→ **Prompt**: Pick every line out of the entries below that holds the string "пересказывать", and report them.

[Bounding box prediction data]
=-=-=-=-=

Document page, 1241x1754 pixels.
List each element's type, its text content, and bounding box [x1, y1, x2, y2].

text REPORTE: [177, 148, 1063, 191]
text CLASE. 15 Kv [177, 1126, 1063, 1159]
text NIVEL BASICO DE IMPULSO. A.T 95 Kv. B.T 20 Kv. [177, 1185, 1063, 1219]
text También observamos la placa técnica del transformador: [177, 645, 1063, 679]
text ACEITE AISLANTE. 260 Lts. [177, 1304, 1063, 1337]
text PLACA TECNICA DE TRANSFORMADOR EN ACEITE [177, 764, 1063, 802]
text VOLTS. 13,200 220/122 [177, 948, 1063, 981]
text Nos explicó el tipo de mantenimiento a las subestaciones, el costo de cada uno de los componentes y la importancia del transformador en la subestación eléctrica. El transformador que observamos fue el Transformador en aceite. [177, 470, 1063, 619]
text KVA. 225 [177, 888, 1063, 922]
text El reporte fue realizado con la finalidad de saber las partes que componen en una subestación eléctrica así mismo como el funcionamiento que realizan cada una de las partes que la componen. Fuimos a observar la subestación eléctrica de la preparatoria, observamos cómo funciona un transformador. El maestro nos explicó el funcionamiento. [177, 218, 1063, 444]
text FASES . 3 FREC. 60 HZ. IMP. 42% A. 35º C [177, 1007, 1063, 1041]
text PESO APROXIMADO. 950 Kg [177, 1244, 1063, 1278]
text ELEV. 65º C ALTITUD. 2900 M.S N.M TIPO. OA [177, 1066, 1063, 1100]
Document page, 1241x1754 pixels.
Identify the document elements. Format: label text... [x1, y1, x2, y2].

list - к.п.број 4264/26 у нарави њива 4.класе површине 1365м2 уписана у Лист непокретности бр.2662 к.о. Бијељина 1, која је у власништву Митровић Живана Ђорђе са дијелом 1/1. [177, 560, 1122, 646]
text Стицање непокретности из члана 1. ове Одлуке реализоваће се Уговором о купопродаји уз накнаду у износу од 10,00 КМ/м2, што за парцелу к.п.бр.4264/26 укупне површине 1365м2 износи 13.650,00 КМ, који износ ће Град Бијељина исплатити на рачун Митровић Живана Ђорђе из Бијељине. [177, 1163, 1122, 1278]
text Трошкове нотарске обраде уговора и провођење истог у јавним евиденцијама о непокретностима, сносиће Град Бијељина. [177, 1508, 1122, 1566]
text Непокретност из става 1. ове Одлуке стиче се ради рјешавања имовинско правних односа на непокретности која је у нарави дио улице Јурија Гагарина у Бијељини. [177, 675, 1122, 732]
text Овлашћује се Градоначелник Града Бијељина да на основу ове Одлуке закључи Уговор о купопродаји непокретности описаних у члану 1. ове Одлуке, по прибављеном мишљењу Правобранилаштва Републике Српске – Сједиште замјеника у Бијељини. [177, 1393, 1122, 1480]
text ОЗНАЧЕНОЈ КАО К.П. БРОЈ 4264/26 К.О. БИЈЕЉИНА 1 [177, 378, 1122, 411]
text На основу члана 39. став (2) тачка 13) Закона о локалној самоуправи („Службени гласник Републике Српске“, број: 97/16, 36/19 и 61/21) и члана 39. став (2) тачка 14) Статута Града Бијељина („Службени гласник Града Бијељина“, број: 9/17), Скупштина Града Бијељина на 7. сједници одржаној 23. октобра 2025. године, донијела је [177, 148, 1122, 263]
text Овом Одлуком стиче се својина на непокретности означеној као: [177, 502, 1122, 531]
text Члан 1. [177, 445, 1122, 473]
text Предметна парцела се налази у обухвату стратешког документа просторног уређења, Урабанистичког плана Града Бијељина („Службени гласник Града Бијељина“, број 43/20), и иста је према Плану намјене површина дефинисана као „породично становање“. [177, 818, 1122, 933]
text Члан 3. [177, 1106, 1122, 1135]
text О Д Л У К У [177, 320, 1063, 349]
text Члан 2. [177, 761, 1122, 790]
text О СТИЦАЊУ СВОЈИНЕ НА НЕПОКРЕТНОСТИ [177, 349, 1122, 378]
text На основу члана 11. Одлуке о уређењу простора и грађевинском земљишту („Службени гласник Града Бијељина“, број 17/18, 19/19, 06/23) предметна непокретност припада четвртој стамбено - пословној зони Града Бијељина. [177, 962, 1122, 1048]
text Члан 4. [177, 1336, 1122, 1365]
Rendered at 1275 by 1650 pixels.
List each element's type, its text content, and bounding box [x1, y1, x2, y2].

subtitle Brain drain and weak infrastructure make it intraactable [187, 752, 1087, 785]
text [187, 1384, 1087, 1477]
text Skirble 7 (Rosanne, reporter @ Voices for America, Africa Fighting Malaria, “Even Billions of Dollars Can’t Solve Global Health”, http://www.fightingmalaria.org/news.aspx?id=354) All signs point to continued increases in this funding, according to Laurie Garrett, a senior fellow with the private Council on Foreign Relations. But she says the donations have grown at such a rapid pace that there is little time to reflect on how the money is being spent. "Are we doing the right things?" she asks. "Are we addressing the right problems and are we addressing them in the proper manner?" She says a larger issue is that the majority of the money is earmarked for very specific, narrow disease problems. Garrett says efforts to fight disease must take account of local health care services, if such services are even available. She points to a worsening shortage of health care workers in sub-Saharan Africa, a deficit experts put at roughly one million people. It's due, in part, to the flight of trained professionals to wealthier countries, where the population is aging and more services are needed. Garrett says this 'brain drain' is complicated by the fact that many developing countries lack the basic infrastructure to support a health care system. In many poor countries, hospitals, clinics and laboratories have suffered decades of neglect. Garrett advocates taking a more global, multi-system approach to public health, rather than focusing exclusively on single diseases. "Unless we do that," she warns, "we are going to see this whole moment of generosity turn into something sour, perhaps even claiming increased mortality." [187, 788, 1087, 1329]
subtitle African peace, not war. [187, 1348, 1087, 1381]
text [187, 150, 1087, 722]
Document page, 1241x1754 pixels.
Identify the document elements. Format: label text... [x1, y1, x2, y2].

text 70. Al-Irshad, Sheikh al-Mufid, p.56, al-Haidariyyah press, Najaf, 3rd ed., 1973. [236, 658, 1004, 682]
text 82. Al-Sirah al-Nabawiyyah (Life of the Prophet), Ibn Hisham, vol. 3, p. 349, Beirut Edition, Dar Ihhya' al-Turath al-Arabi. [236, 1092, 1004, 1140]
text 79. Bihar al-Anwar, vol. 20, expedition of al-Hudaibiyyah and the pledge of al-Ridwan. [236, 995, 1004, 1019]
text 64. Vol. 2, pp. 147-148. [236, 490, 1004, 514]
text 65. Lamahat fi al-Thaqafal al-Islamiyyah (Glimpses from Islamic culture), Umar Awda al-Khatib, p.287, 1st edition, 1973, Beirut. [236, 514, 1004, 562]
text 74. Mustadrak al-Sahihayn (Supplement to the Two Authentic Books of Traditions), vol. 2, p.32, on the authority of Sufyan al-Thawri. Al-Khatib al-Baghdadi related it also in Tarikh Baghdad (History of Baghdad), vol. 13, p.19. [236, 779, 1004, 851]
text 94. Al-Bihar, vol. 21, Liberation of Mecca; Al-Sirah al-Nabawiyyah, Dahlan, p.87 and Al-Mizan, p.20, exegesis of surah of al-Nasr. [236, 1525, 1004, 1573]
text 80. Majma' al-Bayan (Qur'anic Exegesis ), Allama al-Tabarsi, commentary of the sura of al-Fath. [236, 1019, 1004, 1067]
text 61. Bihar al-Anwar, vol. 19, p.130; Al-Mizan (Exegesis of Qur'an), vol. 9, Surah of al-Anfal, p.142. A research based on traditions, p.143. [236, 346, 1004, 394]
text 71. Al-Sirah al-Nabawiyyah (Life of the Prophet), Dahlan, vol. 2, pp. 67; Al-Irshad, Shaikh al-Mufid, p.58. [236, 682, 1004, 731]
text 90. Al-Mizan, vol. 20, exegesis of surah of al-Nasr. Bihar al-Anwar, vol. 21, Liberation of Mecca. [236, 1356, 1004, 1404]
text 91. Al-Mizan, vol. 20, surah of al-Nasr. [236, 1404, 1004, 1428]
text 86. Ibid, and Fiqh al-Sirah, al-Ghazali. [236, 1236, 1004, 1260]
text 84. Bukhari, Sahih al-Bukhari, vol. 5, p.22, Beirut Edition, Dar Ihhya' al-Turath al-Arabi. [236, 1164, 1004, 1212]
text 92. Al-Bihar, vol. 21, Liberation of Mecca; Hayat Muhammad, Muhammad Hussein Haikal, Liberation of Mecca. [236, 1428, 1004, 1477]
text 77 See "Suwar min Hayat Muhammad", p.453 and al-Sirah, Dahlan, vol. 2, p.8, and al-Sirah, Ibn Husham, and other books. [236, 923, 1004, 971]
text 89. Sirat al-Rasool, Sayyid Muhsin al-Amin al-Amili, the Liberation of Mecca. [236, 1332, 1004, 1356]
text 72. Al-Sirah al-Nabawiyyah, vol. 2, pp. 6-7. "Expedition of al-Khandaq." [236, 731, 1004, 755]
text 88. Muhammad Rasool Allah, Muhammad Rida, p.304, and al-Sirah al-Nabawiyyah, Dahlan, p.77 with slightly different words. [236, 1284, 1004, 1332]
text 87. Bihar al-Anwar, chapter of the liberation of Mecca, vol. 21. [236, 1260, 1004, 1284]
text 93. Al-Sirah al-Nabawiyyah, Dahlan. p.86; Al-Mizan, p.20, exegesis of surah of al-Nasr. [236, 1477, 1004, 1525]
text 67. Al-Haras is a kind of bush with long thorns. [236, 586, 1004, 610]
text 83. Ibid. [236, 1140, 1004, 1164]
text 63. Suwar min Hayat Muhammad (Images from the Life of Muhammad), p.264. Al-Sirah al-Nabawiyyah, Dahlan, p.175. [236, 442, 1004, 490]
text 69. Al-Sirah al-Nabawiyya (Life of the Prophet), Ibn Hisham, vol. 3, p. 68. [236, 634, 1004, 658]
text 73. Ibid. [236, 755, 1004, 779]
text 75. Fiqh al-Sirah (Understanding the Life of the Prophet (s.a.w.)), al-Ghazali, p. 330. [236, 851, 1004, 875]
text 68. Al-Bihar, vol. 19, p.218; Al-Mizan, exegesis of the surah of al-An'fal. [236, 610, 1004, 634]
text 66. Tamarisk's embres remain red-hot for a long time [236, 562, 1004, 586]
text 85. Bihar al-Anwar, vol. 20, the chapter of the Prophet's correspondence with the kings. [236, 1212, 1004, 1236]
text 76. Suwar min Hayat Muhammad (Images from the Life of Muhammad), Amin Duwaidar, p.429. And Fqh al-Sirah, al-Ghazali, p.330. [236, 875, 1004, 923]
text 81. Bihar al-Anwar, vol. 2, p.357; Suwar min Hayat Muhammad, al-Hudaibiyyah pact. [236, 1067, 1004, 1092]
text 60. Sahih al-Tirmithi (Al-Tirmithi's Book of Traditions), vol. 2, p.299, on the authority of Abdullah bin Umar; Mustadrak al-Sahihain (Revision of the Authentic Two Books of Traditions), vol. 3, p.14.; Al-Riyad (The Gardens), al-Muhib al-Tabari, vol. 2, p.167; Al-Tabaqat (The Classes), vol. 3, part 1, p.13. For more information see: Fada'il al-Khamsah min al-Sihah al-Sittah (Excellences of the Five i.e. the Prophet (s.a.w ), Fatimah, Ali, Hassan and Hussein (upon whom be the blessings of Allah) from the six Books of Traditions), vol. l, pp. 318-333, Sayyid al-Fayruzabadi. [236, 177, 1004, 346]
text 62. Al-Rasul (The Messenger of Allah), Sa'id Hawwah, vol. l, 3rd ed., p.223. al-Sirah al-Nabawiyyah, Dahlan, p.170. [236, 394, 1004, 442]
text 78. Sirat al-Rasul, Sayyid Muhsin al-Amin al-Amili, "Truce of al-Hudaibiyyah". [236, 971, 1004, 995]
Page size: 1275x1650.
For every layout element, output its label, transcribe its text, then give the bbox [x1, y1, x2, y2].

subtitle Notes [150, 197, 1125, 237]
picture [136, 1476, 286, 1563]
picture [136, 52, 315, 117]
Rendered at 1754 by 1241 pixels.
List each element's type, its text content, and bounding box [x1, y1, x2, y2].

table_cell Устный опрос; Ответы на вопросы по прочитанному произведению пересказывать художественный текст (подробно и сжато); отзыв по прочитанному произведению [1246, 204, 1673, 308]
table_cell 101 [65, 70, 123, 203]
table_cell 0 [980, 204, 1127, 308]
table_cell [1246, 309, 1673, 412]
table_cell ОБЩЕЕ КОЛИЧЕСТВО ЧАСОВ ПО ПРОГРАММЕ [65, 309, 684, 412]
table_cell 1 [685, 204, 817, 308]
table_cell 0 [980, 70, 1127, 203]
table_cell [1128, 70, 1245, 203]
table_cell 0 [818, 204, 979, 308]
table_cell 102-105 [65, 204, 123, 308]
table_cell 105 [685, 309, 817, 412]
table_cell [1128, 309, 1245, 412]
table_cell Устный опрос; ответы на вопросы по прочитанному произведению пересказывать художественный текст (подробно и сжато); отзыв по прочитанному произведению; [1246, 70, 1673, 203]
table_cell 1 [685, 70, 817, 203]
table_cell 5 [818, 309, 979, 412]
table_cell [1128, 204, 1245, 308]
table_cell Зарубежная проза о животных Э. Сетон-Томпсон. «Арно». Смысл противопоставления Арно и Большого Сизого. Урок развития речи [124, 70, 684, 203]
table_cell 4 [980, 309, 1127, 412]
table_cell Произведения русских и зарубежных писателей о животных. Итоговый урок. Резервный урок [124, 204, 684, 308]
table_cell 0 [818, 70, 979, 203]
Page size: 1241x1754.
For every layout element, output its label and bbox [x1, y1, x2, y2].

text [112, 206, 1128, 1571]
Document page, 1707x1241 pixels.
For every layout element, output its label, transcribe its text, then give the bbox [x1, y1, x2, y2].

=-=-=-=-=

→ **Solution**:
table_cell Устный опрос; Ответы на вопросы по прочитанному произведению пересказывать художественный текст (подробно и сжато); отзыв по прочитанному произведению [1246, 204, 1673, 308]
table_cell Устный опрос; ответы на вопросы по прочитанному произведению пересказывать художественный текст (подробно и сжато); отзыв по прочитанному произведению; [1246, 70, 1673, 203]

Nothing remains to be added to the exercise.